# Does anyone else feel this way?



## SuperPug (Mar 5, 2013)

My brother in law jokingly "tiss" at my pug and it royally gets me ticked. I understand he's just joking. But, I feel that if he actually listened to me and fully understood why I (and so many good people) are against CM, then he wouldn't be joking around like that.

I hate that he does this, but he just won't listen to me. He's just like his mother. Acts like he wants to learn and it just goes in 1 ear and out the other!

Fortunately, Emma doesn't display any issues towards the "tiss" but if he wants to interact with my dog, he needs to respect my wishes, especially since he is living with us.


----------



## doggiedad (Jan 23, 2011)

what is "tiss"? what is CM?


SuperPug said:


> My brother in law jokingly
> 
> >>>> "tiss" <<<<
> 
> ...


----------



## NZ Raw (Sep 14, 2011)

doggiedad said:


> what is "tiss"? what is CM?


Cesar Millan "Tsst"


----------



## doggiedad (Jan 23, 2011)

so it's the sound "tiss"? why shouldn't you make that sound at your dog?



NZ Raw said:


> Cesar Millan "Tsst"


----------



## StdPooDad (Mar 16, 2012)

I sometimes do a "tsst" to my dogs, but that's only because it's a good sound to get their attention.

I DESPISE Cesar Milan.




SuperPug said:


> My brother in law jokingly "tiss" at my pug and it royally gets me ticked. I understand he's just joking. But, I feel that if he actually listened to me and fully understood why I (and so many good people) are against CM, then he wouldn't be joking around like that.
> 
> I hate that he does this, but he just won't listen to me.

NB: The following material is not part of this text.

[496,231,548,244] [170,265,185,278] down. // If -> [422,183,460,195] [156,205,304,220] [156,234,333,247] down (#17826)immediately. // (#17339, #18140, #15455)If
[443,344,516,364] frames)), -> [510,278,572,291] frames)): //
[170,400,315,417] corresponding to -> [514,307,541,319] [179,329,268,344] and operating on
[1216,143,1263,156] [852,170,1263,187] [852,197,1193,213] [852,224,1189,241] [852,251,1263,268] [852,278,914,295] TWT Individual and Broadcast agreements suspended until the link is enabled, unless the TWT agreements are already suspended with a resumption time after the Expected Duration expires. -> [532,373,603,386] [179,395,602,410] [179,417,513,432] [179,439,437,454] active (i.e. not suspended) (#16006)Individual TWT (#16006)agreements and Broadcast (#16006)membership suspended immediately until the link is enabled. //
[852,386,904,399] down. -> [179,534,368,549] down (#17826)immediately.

He's just like his mother. Acts like he wants to learn and it just goes in 1 ear and out the other!
> 
> Fortunately, Emma doesn't display any issues towards the "tiss" but if he wants to interact with my dog, he needs to respect my wishes, especially since he is living with us.


----------



## SuperPug (Mar 5, 2013)

Its the manner he does it in. He does it very rudely and jabs his finger in her face.

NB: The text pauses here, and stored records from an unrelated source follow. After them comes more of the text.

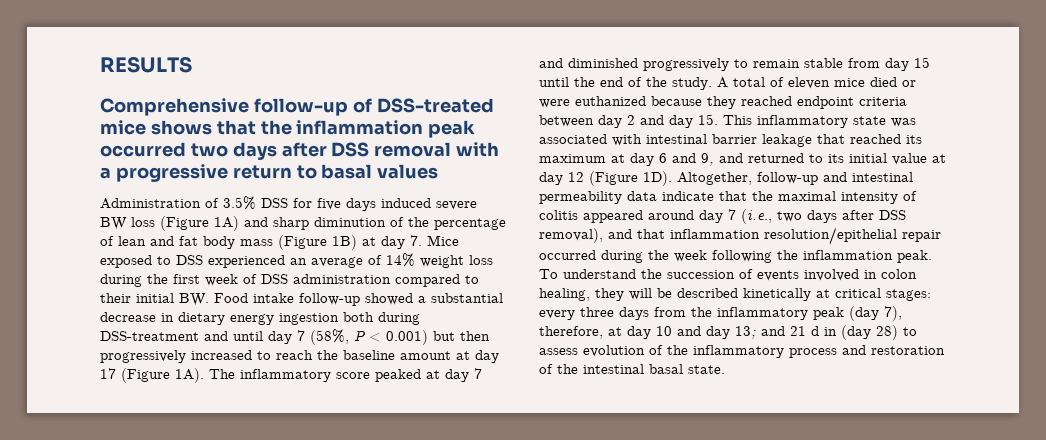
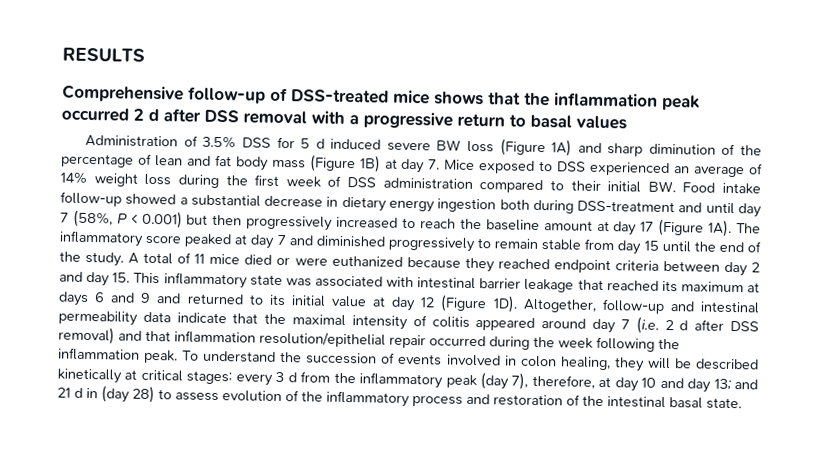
[190,142,277,160] two days -> [133,108,159,122] 2 d
[317,198,376,211] five days -> [300,138,325,149] 5 d
[788,77,830,89] eleven -> [194,253,206,264] 11
[630,153,654,166] day -> [58,291,89,307] days
[701,153,714,166] 9, -> [140,292,152,303] 9
[741,209,906,224] [539,228,603,243] (i.e., two days after DSS removal), -> [635,316,760,334] [58,326,115,345] (i.e. 2 d after DSS removal)
[580,307,649,320] three days -> [275,371,297,383] 3 d

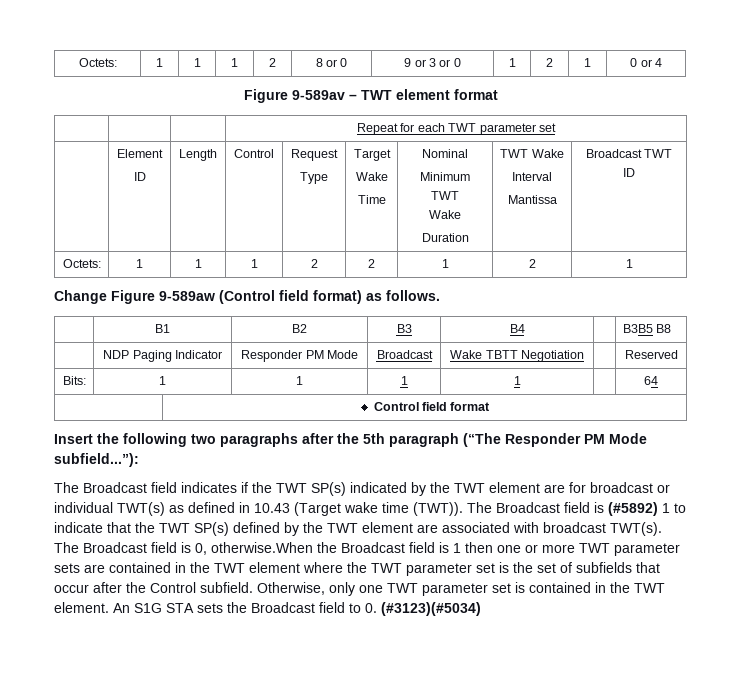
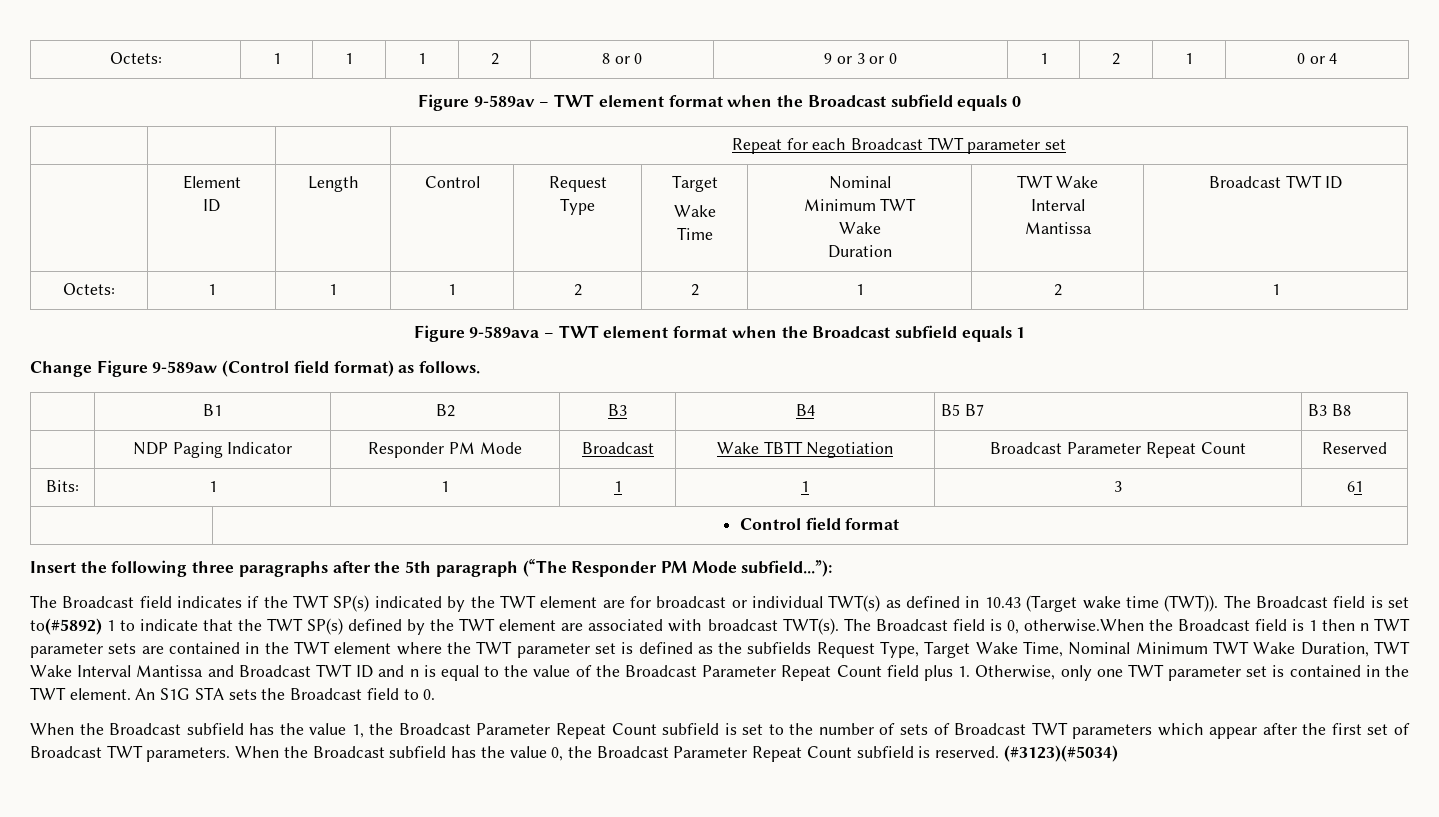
(498, 94) none -> [727,94,1021,111] when the Broadcast subfield equals 0
(445, 127) none -> [851,138,923,150] Broadcast
(633, 263) none -> [413,325,1026,342] // Figure 9-589ava – TWT element format when the Broadcast subfield equals 1
[622,324,653,333] | B3B5 -> [941,404,984,416] [1308,404,1328,416] B5 B7 | B3
(584, 356) none -> [990,442,1246,458] Broadcast Parameter Repeat Count
[644,376,658,385] | 64 -> [1114,481,1122,492] [1346,481,1363,492] 3 | 61
[191,434,216,444] two -> [192,561,235,573] three
[608,502,658,516] (#5892) -> [1387,597,1409,608] [30,618,102,635] set to(#5892)
[497,544,575,553] one or more -> [1359,623,1369,631] n
[513,562,660,573] [54,582,253,593] the set of subfields that occur after the Control subfield. -> [638,641,1411,658] [30,664,971,681] defined as the subfields Request Type, Target Wake Time, Nominal Minimum TWT Wake Duration, TWT Wake Interval Mantissa and Broadcast TWT ID and n is equal to the value of the Broadcast Parameter Repeat Count field plus 1.
(377, 608) none -> [30,722,1410,739] [30,745,1000,762] // When the Broadcast subfield has the value 1, the Broadcast Parameter Repeat Count subfield is set to the number of sets of Broadcast TWT parameters which appear after the first set of Broadcast TWT parameters. When the Broadcast subfield has the value 0, the Broadcast Parameter Repeat Count subfield is reserved.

Sometimes, I do a "pst" to get Emma attention. But anything said to her isnt rude or negative.


----------



## Celt (Dec 27, 2010)

I'm not sure of what your situation is or what's going on during these incidents but I think if you asked/told him to stop then he should honor your wishes. Have you asked why he's doing this? He may think he has a reason for why he needs to keep doing it.
On using sounds as correction or attention getters, I've been doing this for years before Cesar Milan ever showed up. My pups know exactly they're doing "wrong" depending on the sound. A tsst/tiss means they better cool it, Aught means stop it now, chichich means look at me, etc. and since I generally have more than one dog, pointing is part and parcel of it.


----------



## StdPooDad (Mar 16, 2012)

That's exactly what I was going to say next. When I do "tsst" or click my mouth, it's not accompanied by a collar jerk or stare.



SuperPug said:


> Its the manner he does it in. He does it very rudely and jabs his finger in her face.
> 
> Sometimes, I do a "pst" to get Emma attention. But anything said to her isnt rude or negative.


----------



## StdPooDad (Mar 16, 2012)

Cool! I'm not the only person that goes "chichci" for their attention.



Celt said:


> chichich means look at me, etc.


----------



## DaneMama (Jun 27, 2008)

If I were in your shoes I would alpha roll his ass every time he "tsst" at her. He needs to know who's the boss....and he should totally understand since he's such a CM advocate. 

/facepalm


----------